Task instructions: Reproduce the lines of the listing that follows without alteration, beginning with the line containing "Q: Are there tongs" and ending after the line containing "A: Yes, the tongs lie on the plate.".
^^^^^^^^
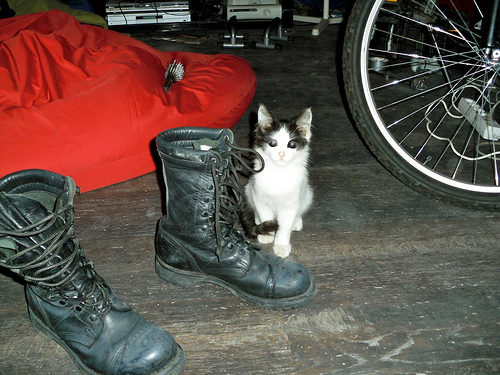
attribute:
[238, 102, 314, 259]
cat — sitting, black, white, multi colored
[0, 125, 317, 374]
boots — dark, black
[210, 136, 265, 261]
laces — black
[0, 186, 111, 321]
laces — black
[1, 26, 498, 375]
floor — scratched, old, beat up, dirty, scuffed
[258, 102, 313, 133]
ears — pointy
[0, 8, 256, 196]
cushion — red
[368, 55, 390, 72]
duct tape — rolled, gray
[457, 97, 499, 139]
surge protector — white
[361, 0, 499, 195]
stripe — white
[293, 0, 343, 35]
base — white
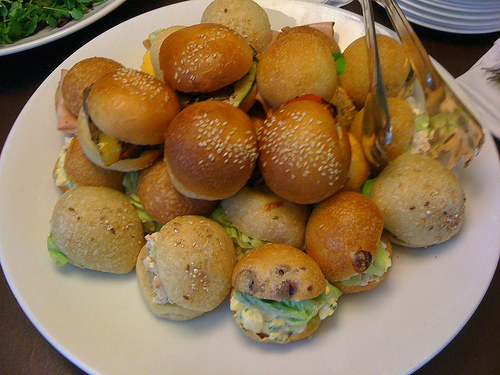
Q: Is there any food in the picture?
A: Yes, there is food.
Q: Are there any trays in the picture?
A: No, there are no trays.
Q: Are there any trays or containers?
A: No, there are no trays or containers.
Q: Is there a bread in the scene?
A: Yes, there is a bread.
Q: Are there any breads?
A: Yes, there is a bread.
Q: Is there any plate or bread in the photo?
A: Yes, there is a bread.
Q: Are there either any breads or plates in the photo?
A: Yes, there is a bread.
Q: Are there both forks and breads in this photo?
A: No, there is a bread but no forks.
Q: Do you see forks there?
A: No, there are no forks.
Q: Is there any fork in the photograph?
A: No, there are no forks.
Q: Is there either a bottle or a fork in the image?
A: No, there are no forks or bottles.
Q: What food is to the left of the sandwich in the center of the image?
A: The food is a bread.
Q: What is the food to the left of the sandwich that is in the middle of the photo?
A: The food is a bread.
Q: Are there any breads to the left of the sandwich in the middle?
A: Yes, there is a bread to the left of the sandwich.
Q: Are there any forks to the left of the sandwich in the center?
A: No, there is a bread to the left of the sandwich.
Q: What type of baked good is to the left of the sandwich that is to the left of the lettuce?
A: The food is a bread.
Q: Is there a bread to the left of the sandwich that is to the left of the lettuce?
A: Yes, there is a bread to the left of the sandwich.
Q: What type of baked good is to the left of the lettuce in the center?
A: The food is a bread.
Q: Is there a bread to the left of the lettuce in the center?
A: Yes, there is a bread to the left of the lettuce.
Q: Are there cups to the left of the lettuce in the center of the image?
A: No, there is a bread to the left of the lettuce.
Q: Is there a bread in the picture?
A: Yes, there is a bread.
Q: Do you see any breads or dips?
A: Yes, there is a bread.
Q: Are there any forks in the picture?
A: No, there are no forks.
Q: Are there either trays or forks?
A: No, there are no forks or trays.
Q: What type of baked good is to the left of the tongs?
A: The food is a bread.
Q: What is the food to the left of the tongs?
A: The food is a bread.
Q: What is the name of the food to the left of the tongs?
A: The food is a bread.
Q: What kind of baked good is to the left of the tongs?
A: The food is a bread.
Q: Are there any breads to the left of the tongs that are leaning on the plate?
A: Yes, there is a bread to the left of the tongs.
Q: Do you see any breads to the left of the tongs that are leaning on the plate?
A: Yes, there is a bread to the left of the tongs.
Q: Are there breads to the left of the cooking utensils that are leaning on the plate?
A: Yes, there is a bread to the left of the tongs.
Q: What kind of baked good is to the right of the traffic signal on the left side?
A: The food is a bread.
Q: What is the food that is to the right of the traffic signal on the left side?
A: The food is a bread.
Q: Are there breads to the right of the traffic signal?
A: Yes, there is a bread to the right of the traffic signal.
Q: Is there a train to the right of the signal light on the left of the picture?
A: No, there is a bread to the right of the traffic light.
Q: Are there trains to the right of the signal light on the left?
A: No, there is a bread to the right of the traffic light.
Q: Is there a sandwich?
A: Yes, there is a sandwich.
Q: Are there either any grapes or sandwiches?
A: Yes, there is a sandwich.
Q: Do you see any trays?
A: No, there are no trays.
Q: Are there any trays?
A: No, there are no trays.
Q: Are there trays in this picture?
A: No, there are no trays.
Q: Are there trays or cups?
A: No, there are no trays or cups.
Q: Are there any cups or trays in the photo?
A: No, there are no trays or cups.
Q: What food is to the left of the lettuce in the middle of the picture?
A: The food is a sandwich.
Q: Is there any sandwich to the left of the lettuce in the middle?
A: Yes, there is a sandwich to the left of the lettuce.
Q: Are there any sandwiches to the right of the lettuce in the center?
A: No, the sandwich is to the left of the lettuce.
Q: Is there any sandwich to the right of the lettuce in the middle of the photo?
A: No, the sandwich is to the left of the lettuce.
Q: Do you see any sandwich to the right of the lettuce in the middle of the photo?
A: No, the sandwich is to the left of the lettuce.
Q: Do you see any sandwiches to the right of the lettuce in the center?
A: No, the sandwich is to the left of the lettuce.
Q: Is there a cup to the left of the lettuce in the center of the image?
A: No, there is a sandwich to the left of the lettuce.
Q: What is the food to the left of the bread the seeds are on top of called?
A: The food is a sandwich.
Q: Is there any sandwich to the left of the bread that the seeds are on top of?
A: Yes, there is a sandwich to the left of the bread.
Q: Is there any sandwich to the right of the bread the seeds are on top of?
A: No, the sandwich is to the left of the bread.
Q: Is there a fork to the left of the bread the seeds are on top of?
A: No, there is a sandwich to the left of the bread.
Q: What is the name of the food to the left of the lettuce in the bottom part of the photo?
A: The food is a sandwich.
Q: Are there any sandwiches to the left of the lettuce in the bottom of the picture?
A: Yes, there is a sandwich to the left of the lettuce.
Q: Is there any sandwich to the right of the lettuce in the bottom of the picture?
A: No, the sandwich is to the left of the lettuce.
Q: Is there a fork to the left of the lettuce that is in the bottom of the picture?
A: No, there is a sandwich to the left of the lettuce.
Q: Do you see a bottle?
A: No, there are no bottles.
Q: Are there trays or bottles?
A: No, there are no bottles or trays.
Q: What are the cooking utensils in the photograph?
A: The cooking utensils are tongs.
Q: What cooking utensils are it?
A: The cooking utensils are tongs.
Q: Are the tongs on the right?
A: Yes, the tongs are on the right of the image.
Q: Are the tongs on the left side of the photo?
A: No, the tongs are on the right of the image.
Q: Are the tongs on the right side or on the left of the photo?
A: The tongs are on the right of the image.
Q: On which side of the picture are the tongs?
A: The tongs are on the right of the image.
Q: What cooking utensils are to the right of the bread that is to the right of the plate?
A: The cooking utensils are tongs.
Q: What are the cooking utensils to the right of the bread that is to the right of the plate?
A: The cooking utensils are tongs.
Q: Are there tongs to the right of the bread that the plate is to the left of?
A: Yes, there are tongs to the right of the bread.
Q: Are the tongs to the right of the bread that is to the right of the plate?
A: Yes, the tongs are to the right of the bread.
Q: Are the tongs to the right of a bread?
A: Yes, the tongs are to the right of a bread.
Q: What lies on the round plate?
A: The tongs lie on the plate.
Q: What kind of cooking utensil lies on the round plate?
A: The cooking utensils are tongs.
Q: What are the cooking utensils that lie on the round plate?
A: The cooking utensils are tongs.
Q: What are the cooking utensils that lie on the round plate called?
A: The cooking utensils are tongs.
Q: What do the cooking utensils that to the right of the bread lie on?
A: The tongs lie on the plate.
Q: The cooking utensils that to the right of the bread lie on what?
A: The tongs lie on the plate.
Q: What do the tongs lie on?
A: The tongs lie on the plate.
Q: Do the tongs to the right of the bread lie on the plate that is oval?
A: Yes, the tongs lie on the plate.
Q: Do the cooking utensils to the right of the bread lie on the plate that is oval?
^^^^^^^^
Response:
Q: Are there tongs to the right of the bread that the plate is to the left of?
A: Yes, there are tongs to the right of the bread.
Q: Are the tongs to the right of the bread that is to the right of the plate?
A: Yes, the tongs are to the right of the bread.
Q: Are the tongs to the right of a bread?
A: Yes, the tongs are to the right of a bread.
Q: What lies on the round plate?
A: The tongs lie on the plate.
Q: What kind of cooking utensil lies on the round plate?
A: The cooking utensils are tongs.
Q: What are the cooking utensils that lie on the round plate?
A: The cooking utensils are tongs.
Q: What are the cooking utensils that lie on the round plate called?
A: The cooking utensils are tongs.
Q: What do the cooking utensils that to the right of the bread lie on?
A: The tongs lie on the plate.
Q: The cooking utensils that to the right of the bread lie on what?
A: The tongs lie on the plate.
Q: What do the tongs lie on?
A: The tongs lie on the plate.
Q: Do the tongs to the right of the bread lie on the plate that is oval?
A: Yes, the tongs lie on the plate.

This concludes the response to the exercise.